New Draft Guidance Document on Institutional Review Board (IRB) Continuing ReviewJanuary 18, 2010
On January 13, FDA announced the availability of a new draft guidance document titled, Guidance for IRBs, Clinical Investigators, and Sponsors: IRB Continuing Review After Clinical Investigation Approval. Pursuant to FDA regulations 21 C.F.R. §§ 56.108(a) and 56.109(f), IRBs must have written procedures for, among other things, continuing reviews (at least annually) of IRB-approved clinical trials and determining which of those studies require more frequent review. The new guidance document outlines how IRBs can carry out these responsibilities and provides guidance on what information should be provided to the IRB to assist with continuing reviews. In 2006, FDA announced an initiative to update its 1998 Information Sheets, which provide guidance to IRBs, Sponsors, and Investigators. When finalized, the new guidance will supersede FDA’s Information Sheet, Continuing Review After Study Approval.
To assist IRBs with their reviews, the draft guidance document includes a list of information that FDA recommends IRBs consider during the continuing review, e.g., summaries of subject withdrawals, summaries of complaints, and the current version of the protocol and informed consent documents in use. For multi-center studies, “FDA recommends that sponsors provide IRBs directly with information from the entire study, data monitoring committee reports, and any other information about the test article.” FDA also states that IRBs may have written procedures to delegate among individual IRB members portions of the IRB continuing reviews so that the workload is sufficiently distributed to allow efficient review.
With regard to expedited procedures for continuing review, the document provides a discussion of two of the nine categories (published in the Federal Register, see 63 Fed. Reg. 60353, 60356 (Nov. 9, 1998)) of research eligible for the expedited review set forth in 21 C.F.R. § 56.110(b). These two categories, categories (8) and (9), are the only categories that apply to continuing reviews. Category (8) provides for expedited continuing review where the research is permanently closed to new subjects, where no subjects have been enrolled and no additional risks have been identified, or where the remaining research is limited to data analysis. Category (9) provides for expedited review where the research is not being conducted under an investigation new drug (IND) application or an investigational device exemption (IDE), expedited review categories (2) through (8) do not apply to the research, and the IRB has documented “that the research involves no greater than minimal risk to the subjects and no additional risks have been identified.”

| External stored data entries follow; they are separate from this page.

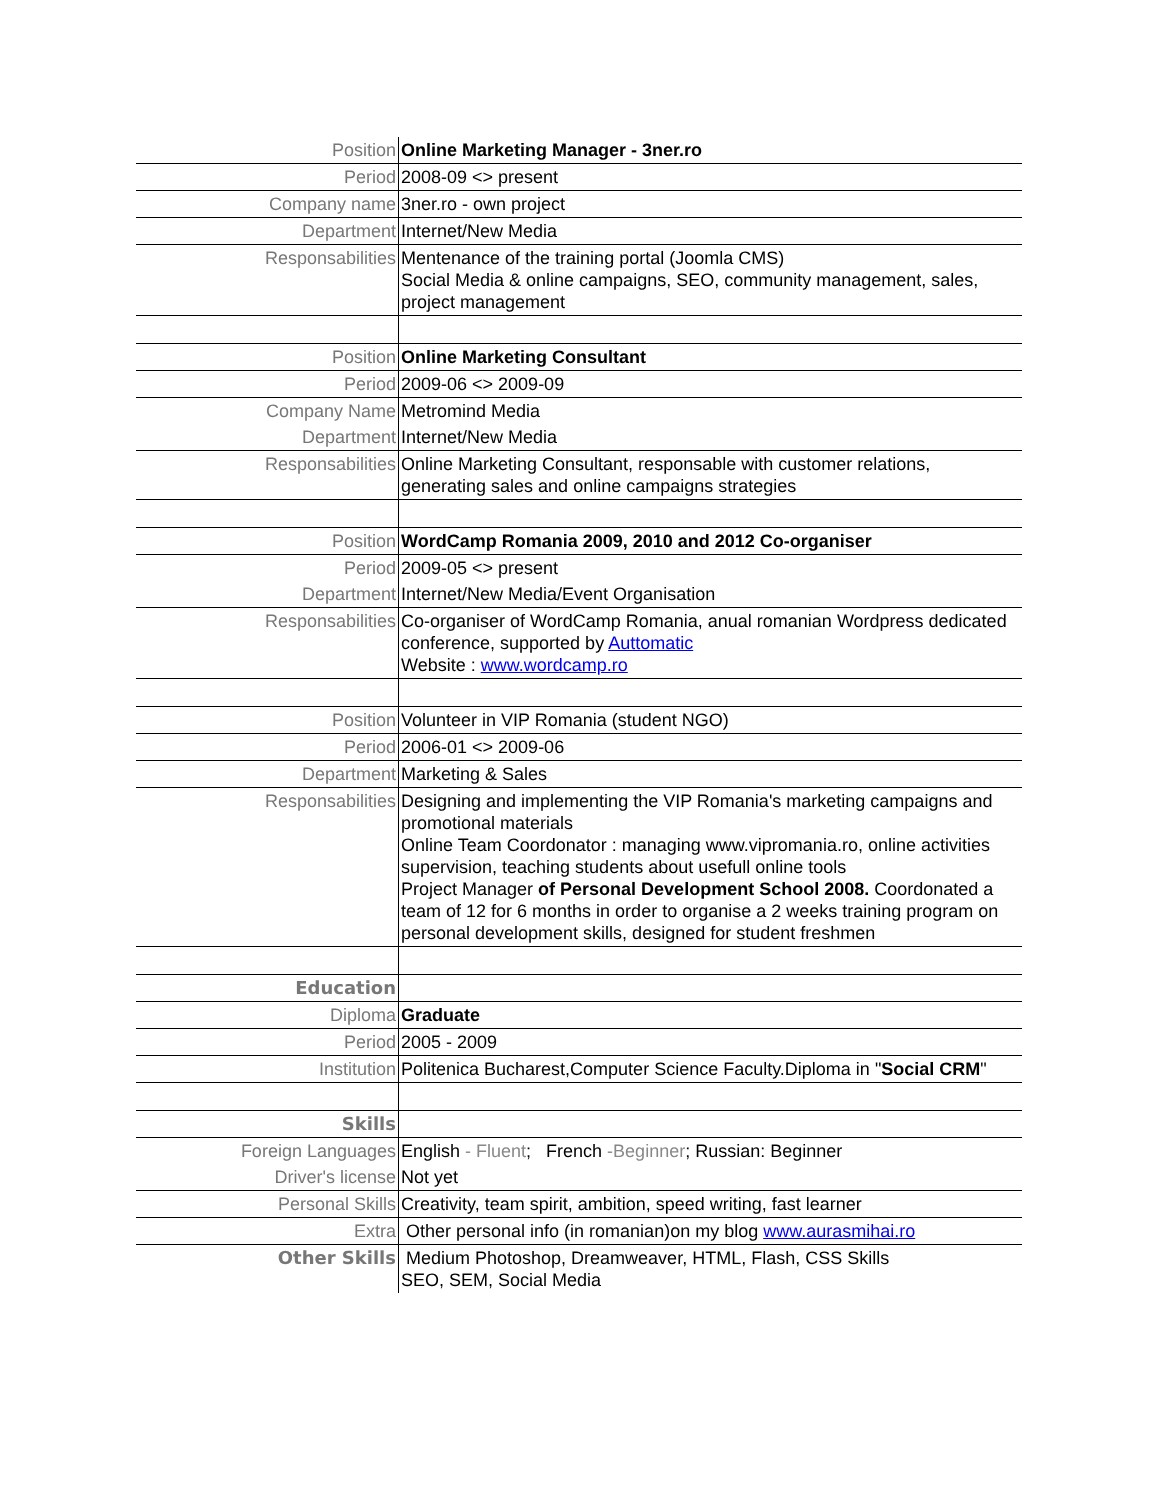| Position | Online Marketing Manager - 3ner.ro |
| Period | 2008-09 <> present |
| Company name | 3ner.ro - own project |
| Department | Internet/New Media |
| Responsabilities | Mentenance of the training portal (Joomla CMS) Social Media & online campaigns, SEO, community management, sales, project management |
| Position | Online Marketing Consultant |
| Period | 2009-06 <> 2009-09 |
| Company Name | Metromind Media |
| Department | Internet/New Media |
| Responsabilities | Online Marketing Consultant, responsable with customer relations, generating sales and online campaigns strategies |
| Position | WordCamp Romania 2009, 2010 and 2012 Co-organiser |
| Period | 2009-05 <> present |
| Department | Internet/New Media/Event Organisation |
| Responsabilities | Co-organiser of WordCamp Romania, anual romanian Wordpress dedicated conference, supported by Auttomatic Website : www.wordcamp.ro |
| Position | Volunteer in VIP Romania (student NGO) |
| Period | 2006-01 <> 2009-06 |
| Department | Marketing & Sales |
| Responsabilities | Designing and implementing the VIP Romania's marketing campaigns and promotional materials Online Team Coordonator : managing www.vipromania.ro, online activities supervision, teaching students about usefull online tools Project Manager of Personal Development School 2008. Coordonated a team of 12 for 6 months in order to organise a 2 weeks training program on personal development skills, designed for student freshmen |
| Education | |
| Diploma | Graduate |
| Period | 2005 - 2009 |
| Institution | Politenica Bucharest,Computer Science Faculty.Diploma in " Social CRM " |
| Skills | |
| Foreign Languages | English - Fluent ; French -Beginner ; Russian: Beginner |
| Driver's license | Not yet |
| Personal Skills | Creativity, team spirit, ambition, speed writing, fast learner |
| Extra | Other personal info (in romanian)on my blog www.aurasmihai.ro |
| Other Skills | Medium Photoshop, Dreamweaver, HTML, Flash, CSS Skills SEO, SEM, Social Media |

Pursuant to 21 C.F.R. §§ 56.108(a)(2) and 56.109(f), IRBs must determine the appropriate frequency of continuing reviews, i.e., identify studies that should be reviewed more frequently than annually. The guidance document provides a list of factors that FDA recommends IRBs consider when determining the frequency of reviews. These factors include the risks involved in the trials, vulnerability of the study population, experience of the investigators, the IRB’s history with the sponsor and/or investigator, and whether the studies involve novel therapies. FDA recommends that IRBs “establish written procedures for informing investigators of the FDA’s regulations and the IRB’s own policies and procedures on continuing review requirements.”
Other Clinical Trial-Related Developments:
On December 29, 2009, FDA announced a proposed rule that would amend the Agency’s informed consent regulations. The Food and Drug Administration Amendments Act (FDAAA) § 801(b)(3)(A) amended the Public Health Service (PHS) Act to require that FDA promulgate regulations that would require the informed consent forms for “applicable” clinical drug trials include a statement that clinical trial information has been or will be submitted to NIH/NLM for inclusion in the clinical trial registry databank (i.e., clinicaltrials.gov). Although FDAAA § 801(b)(3)(A) requires this change for applicable drug trials only, FDA’s proposed rule would extend the change in the informed consent form requirements to applicable device trials as well.
In October 2009, FDA announced the availability a guidance document titled, Guidance for Industry: Investigator Responsibilities - Protecting the Rights, Safety, and Welfare of Study Subjects. The guidance document provides information to investigators on how they can meet their responsibilities under 21 C.F.R. Parts 312 and 812 to both protect study participants and ensure the integrity of study data. The guidance document covers topics such as delegation of study-related tasks among the trial staff, training of trial staff, supervision of the trial, investigators’ oversight responsibilities, medical care made available to study participants, and investigator responsibilities towards protocol violations that represent unreasonable risks. This guidance document finalizes a draft guidance that was published in May 2007.